Good to know, thanks! I've used software compiled with the Intel compiler, but have only written some toy programs in GFortran and it seems fast enough. I like the revival idea behind LFortran though. Reading scientific C++ is much more difficult than Fortran.

C1sc0cat · on May 2, 2019

Not sure what they mean by lack of support for GPU - Intel Fortan has this and I am sure others do.

certik · on May 2, 2019

I am one of the LFortran authors.

Can you please point me to some documentation or examples where Intel Fortran is used to offload to, say, NVIDIA GPUs? I don't think it supports it yet.

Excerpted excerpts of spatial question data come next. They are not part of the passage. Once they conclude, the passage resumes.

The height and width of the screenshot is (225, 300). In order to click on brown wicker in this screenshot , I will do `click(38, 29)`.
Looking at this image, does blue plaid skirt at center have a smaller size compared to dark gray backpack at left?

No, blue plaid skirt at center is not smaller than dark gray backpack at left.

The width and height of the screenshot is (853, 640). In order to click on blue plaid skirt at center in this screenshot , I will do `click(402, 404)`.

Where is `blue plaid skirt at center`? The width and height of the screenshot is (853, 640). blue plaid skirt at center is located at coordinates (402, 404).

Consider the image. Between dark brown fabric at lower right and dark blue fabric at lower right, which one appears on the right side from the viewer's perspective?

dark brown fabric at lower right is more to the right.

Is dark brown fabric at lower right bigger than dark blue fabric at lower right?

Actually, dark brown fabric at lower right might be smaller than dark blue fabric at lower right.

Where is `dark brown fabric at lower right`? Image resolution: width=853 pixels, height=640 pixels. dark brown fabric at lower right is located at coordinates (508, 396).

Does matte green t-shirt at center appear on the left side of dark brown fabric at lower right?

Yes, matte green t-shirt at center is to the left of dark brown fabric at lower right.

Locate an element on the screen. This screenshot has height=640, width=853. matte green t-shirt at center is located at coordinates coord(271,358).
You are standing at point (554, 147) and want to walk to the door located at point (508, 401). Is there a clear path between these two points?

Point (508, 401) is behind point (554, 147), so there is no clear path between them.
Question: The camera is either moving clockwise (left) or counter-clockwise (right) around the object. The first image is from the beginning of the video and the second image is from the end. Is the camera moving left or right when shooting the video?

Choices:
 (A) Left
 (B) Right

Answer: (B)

PGI and IBM support CUDA Fortran, other compilers don't. PGI/Flang has an experimental support for offloading "do concurrent". Some compilers also support the openmp/openacc pragmas and GPU offloading. One can also call CUDA C from any Fortran compiler via iso_c_binding. None of this is ideal.

I think it's still a research problem how to best integrate GPU support in the language itself. CUDA Fortran is nice --- one thing we want to do down the road is to implement CUDA Fortran and to allow LFortran to transform code it understands into a Fortran dialect that all Fortran compilers can compile, so that one can use any Fortran compiler and still use CUDA Fortran.

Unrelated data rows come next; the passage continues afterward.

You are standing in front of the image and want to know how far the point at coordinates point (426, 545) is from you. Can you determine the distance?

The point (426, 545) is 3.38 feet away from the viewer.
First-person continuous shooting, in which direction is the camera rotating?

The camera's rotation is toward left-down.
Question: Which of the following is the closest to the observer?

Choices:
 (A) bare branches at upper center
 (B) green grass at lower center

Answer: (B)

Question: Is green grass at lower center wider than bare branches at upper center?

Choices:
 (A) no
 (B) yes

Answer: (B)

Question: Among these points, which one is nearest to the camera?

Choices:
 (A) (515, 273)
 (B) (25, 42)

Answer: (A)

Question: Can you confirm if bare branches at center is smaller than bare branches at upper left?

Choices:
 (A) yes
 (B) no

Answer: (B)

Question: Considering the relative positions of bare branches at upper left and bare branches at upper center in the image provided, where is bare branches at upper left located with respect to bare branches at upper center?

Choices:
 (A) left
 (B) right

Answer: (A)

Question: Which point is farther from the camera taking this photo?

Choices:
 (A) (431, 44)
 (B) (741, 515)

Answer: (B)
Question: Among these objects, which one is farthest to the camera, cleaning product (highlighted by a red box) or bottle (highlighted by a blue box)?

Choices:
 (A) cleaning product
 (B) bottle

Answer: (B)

The other path is to parallelize "do concurrent", but part of this is also means to extend Fortran to allow to specify the array layout, as Kokkos (https://github.com/kokkos/kokkos) allows.

That is one of the biggest problem with Fortran: people want to be assured that their code will run on modern hardware. When using, e.g., C++ and Kokkos, then there is some assurance that the code will run.

xiphias2 · on May 2, 2019

AFAIK Julia uses patched LLVM's PTX output, which I think should be done by all languages to work towards a common optimization platform. Also CuArrays uses multiple higher level NVIDIA libraries, like CudaBLAS and CuDNN.

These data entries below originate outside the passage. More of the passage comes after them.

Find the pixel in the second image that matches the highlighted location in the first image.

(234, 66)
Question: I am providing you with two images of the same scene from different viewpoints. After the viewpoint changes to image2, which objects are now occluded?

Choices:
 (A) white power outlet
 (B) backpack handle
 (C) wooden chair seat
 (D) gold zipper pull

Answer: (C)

The goals look similar to me, so it's worth to take a look at them.

certik · on May 3, 2019

Yes, I was planning to start with what NumBa (http://numba.pydata.org/) is doing, they also use the LLVM PTX backend.

There is a really promising new project by Chris Lattner (the original author of LLVM) called MLIR: https://github.com/tensorflow/mlir. That might be the best intermediate representation that all the compilers (Julia, Fortran, ...) could target.

C1sc0cat · on May 2, 2019

Ah I sit corrected I though Intel would it looks like they have their own ideas in that area.

certik · on May 3, 2019

No worries. Yes, ultimately down the road in couple years, if there is some agreed upon way of extending Fortran to handle GPU well, the best way is to get it into the Fortran standard itself, that way all compilers will eventually support it. I recently became the Fortran Standard Committee member, so when the time is right, I will try to help on this front. Right now it's too early, first we need to implement the new capabilities in some compilers and get some experience and agreement among users. My own first goal is to get LFortran polished enough to get first users.